In previous studies with implanted stimulators for long-term neuromodulation in SCI12,13 cystometry was performed at predefined intervals after implantation to assess the effect of neuromodulation. Especially with the filling rates used (50 ml/min or greater), this does not necessarily reflect the bladder capacity that the patient experiences at home. It was also not applicable in our case, as the patient used stimulation for variable periods of 4 days to 2 weeks.

Instead, volume at self catheterisation was our primary outcome variable. Recording the volume leaked with a pad and adding this to catheterised volume would have increased the complexity of the measurements and is not necessarily informative: if the patient does not self catheterise immediately after ‘firing off’, bladder capacity will be overestimated. We considered it more reliable (and easier for the patient) to record bladder volumes at self catheterisation for a long period, and to infer the bladder capacity from the maximum volumes achieved without incontinence. Measuring frequency of self-catheterisation is unreliable as the decision to catheterise is a subjective one, and patients may alter their fluid intake according to their bladder management.

Our current method for long term stimulation is not ideal: it is necessary to fix the transmitter coils to the skin over the subcutaneous receiver for all but the first 30–60 min after bladder emptying. However, PG used the device intermittently at home over a period of 4 months, and the results show a marked increase in bladder capacity. When stimulation is stopped, this returns in less than 1 day to a much smaller baseline capacity. The effect of neuromodulation was comparable with oxybutinin, although PG stated that incontinence on filling past bladder capacity is generally of larger volume with neuromodulation – when the bladder ‘escapes’ from electrical suppression, it contracts at close to full force. We did not find that the effect of neuromodulation diminished with time, or that there was a need to increase the stimulation parameters. However, as shown in Figure 8, some incontinence persisted (although stress incontinence was improved with neuromodulation, probably because of persistent urethral sphincter contraction). Volumes with the 50 s on/50 s off program were no worse than with the continuous pattern, and indeed the patient felt strongly that this pattern was more effective than continuous stimulation. He preferred neuromodulation to oxybutinin.

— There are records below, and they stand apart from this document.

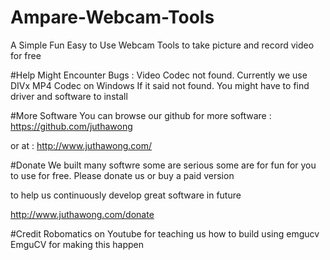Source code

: # Ampare-Webcam-Tools
A Simple Fun Easy to Use Webcam Tools to take picture and record video for free


#Help
Might Encounter Bugs : Video Codec not found. Currently we use DIVx MP4 Codec on Windows
If it said not found. You might have to find driver and software to install

#More Software
You can browse our github for more software : https://github.com/juthawong

or at : http://www.juthawong.com/

#Donate
We built many softwre some are serious some are for fun for you to use for free. Please donate us or buy a paid version

to help us continuously develop great software in future 

http://www.juthawong.com/donate

#Credit 
Robomatics on Youtube for teaching us how to build using emgucv
EmguCV for making this happen

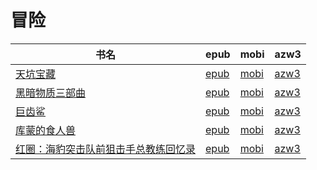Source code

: # 冒险

| 书名 | epub | mobi | azw3 |
| --- | --- | --- | --- |
| [天坑宝藏](http://ct.dalanmei.com/f/31084289-571708994-d6a4cb) | [epub](http://ct.dalanmei.com/f/31084289-571708994-d6a4cb) | [mobi](http://ct.dalanmei.com/f/31084289-572115279-ae7c11) | [azw3](http://ct.dalanmei.com/f/31084289-572136840-78e0ae) |
| [黑暗物质三部曲](http://ct.dalanmei.com/f/31084289-571638902-4c4b53) | [epub](http://ct.dalanmei.com/f/31084289-571638902-4c4b53) | [mobi](http://ct.dalanmei.com/f/31084289-572120769-e25814) | [azw3](http://ct.dalanmei.com/f/31084289-572181677-a7824d) |
| [巨齿鲨](http://ct.dalanmei.com/f/31084289-571552081-b16c56) | [epub](http://ct.dalanmei.com/f/31084289-571552081-b16c56) | [mobi](http://ct.dalanmei.com/f/31084289-571880275-888b7c) | [azw3](http://ct.dalanmei.com/f/31084289-572202499-e60952) |
| [库蒙的食人兽](http://ct.dalanmei.com/f/31084289-571594204-6cc8dd) | [epub](http://ct.dalanmei.com/f/31084289-571594204-6cc8dd) | [mobi](http://ct.dalanmei.com/f/31084289-572127587-5ba868) | [azw3](http://ct.dalanmei.com/f/31084289-571984941-4c958d) |
| [红圈：海豹突击队前狙击手总教练回忆录](http://ct.dalanmei.com/f/31084289-571453269-080eb1) | [epub](http://ct.dalanmei.com/f/31084289-571453269-080eb1) | [mobi](http://ct.dalanmei.com/f/31084289-571787019-446145) | [azw3](http://ct.dalanmei.com/f/31084289-571886126-ef234e) |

The difficulty in achieving good bladder emptying using the established interval voiding technique is likely to be due to detrusor-external urethral sphincter dyssynergia in DL and SN, and in addition pelvic floor and periurethral muscle spasm in PG. In each case, intact sacral posterior root pathways are likely to be a significant factor. As Brindley suggested,27 bladder emptying would probably be improved by posterior rhizotomy, and we would not currently implant a SPARS device without rhizotomy in patients with severe detrusor-external sphincter dyssynergia. Brindley's early patients often did not have a rhizotomy, and most achieved good emptying, but the devices were intrathecal and there was posterior root damage in many cases.28 We are currently investigating different strategies to improve bladder emptying in the patients described here.

In summary, stimulation of the Dorsal Penile Nerve is a simple and non-invasive screening test for the bladder response to neuromodulation. As well as stimulation for bladder emptying, the Finetech-Brindley device can be used to suppress provoked contractions and markedly increase bladder capacity in the laboratory, and we have shown that it is feasible to use long-term stimulation at home as a replacement for oxybutinin. Conditional neuromodulation of the sacral roots was highly effective and is a promising technique for future implanted devices.